/tilli-machine-learning

Machine Learning Code for Tilli

Primary LanguagePython

Machine Learning Model Server

This repository contains code for running a machine learning model server using Docker and Python. The server serves predictions based on a trained logistic regression model. It also includes tests, a client server for manual testing, and additional files needed at runtime.

Instructions

  1. To run the server with the machine learning model, follow these steps:

    • Build the Docker image using the provided Dockerfile docker build -t ml-model-server .
    • Run the Docker container to start the server on port 8080. docker run -p 8080:8080 ml-model-server
  2. The tests are located in the tests folder and are executed via the CI/CD pipeline set up in the test.yml file located in the workflows folder (using GitHub Actions). To add new tests, create a new file in the tests folder and add the relevant test cases. Currently, the file tests/test_server.py is created for testing the server.

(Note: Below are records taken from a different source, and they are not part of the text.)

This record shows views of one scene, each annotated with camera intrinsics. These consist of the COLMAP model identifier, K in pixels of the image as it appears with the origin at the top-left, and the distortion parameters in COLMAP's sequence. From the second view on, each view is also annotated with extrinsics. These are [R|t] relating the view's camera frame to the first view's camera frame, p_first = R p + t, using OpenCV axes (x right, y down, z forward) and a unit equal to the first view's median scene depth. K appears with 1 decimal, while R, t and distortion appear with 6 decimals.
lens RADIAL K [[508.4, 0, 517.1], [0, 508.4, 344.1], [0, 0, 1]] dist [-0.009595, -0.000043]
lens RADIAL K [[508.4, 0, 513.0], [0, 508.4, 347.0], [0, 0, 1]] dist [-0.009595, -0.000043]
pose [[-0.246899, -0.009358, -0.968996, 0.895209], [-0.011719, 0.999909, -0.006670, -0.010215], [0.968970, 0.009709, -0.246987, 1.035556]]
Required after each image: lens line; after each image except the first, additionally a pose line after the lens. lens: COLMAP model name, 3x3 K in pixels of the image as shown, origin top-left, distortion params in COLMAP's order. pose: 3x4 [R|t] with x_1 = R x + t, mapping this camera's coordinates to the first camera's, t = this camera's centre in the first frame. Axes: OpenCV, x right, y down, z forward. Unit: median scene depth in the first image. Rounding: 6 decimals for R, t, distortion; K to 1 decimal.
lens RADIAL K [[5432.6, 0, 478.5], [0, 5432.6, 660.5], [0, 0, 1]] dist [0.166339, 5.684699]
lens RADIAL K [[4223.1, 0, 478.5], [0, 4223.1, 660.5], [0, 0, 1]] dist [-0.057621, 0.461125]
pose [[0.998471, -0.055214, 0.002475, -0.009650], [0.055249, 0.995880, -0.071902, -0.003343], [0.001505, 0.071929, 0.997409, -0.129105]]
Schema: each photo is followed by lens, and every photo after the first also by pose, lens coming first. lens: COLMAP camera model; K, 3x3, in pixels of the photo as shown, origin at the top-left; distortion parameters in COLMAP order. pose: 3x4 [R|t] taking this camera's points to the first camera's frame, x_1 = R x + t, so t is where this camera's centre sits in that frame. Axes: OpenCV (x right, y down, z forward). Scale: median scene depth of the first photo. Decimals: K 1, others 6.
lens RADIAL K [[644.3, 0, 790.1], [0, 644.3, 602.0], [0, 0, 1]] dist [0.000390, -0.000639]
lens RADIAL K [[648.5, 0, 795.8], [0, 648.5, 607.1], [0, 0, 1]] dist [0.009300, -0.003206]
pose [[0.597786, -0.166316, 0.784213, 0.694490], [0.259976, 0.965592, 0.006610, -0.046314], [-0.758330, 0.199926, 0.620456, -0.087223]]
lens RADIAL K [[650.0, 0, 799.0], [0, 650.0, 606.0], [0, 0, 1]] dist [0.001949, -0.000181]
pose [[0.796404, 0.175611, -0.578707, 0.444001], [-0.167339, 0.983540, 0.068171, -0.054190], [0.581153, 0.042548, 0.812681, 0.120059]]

  3. To train a new model, create a folder named data and add a JSON file (data_1.json) with the required data. (Note: The file format may be updated in the future.)

  4. The client/client.py file contains a client server that can be used for manual testing of the server. Modify the url, emotion, and feedback variables to match your server's endpoint and the desired input values.

  5. The models folder contains additional information and files needed at runtime. Currently, the following files are included:

  • logreg_model.joblib: A logistic regression model trained with the data.
  • col_names.pk1: Column names of the original dataset.
  1. The src/model_dev.py file demonstrates the model development process. It includes the following steps:
  • Load the data using the data_etl() function from the src/util.py file.
  • Convert categorical columns to one-hot encoded columns.
  • Separate the input features and target variable.
  • Create and train a logistic regression model.
  • Predict the activity for a given emotion and feedback.
  • Save the trained model and the column names for future use.
  1. Utility functions are stored in the src/util.py file. These functions include:
  • categorical_to_numeric_df(): Converts categorical values to a numeric range.
  • visualize(): Visualizes the spread of user interactions.
  • data_etl(): Loads and preprocesses the data.
  1. The src/model_evaluation.py file is under development and contains code to evaluate the performance of different models.

Feel free to explore the repository and adapt it to your needs.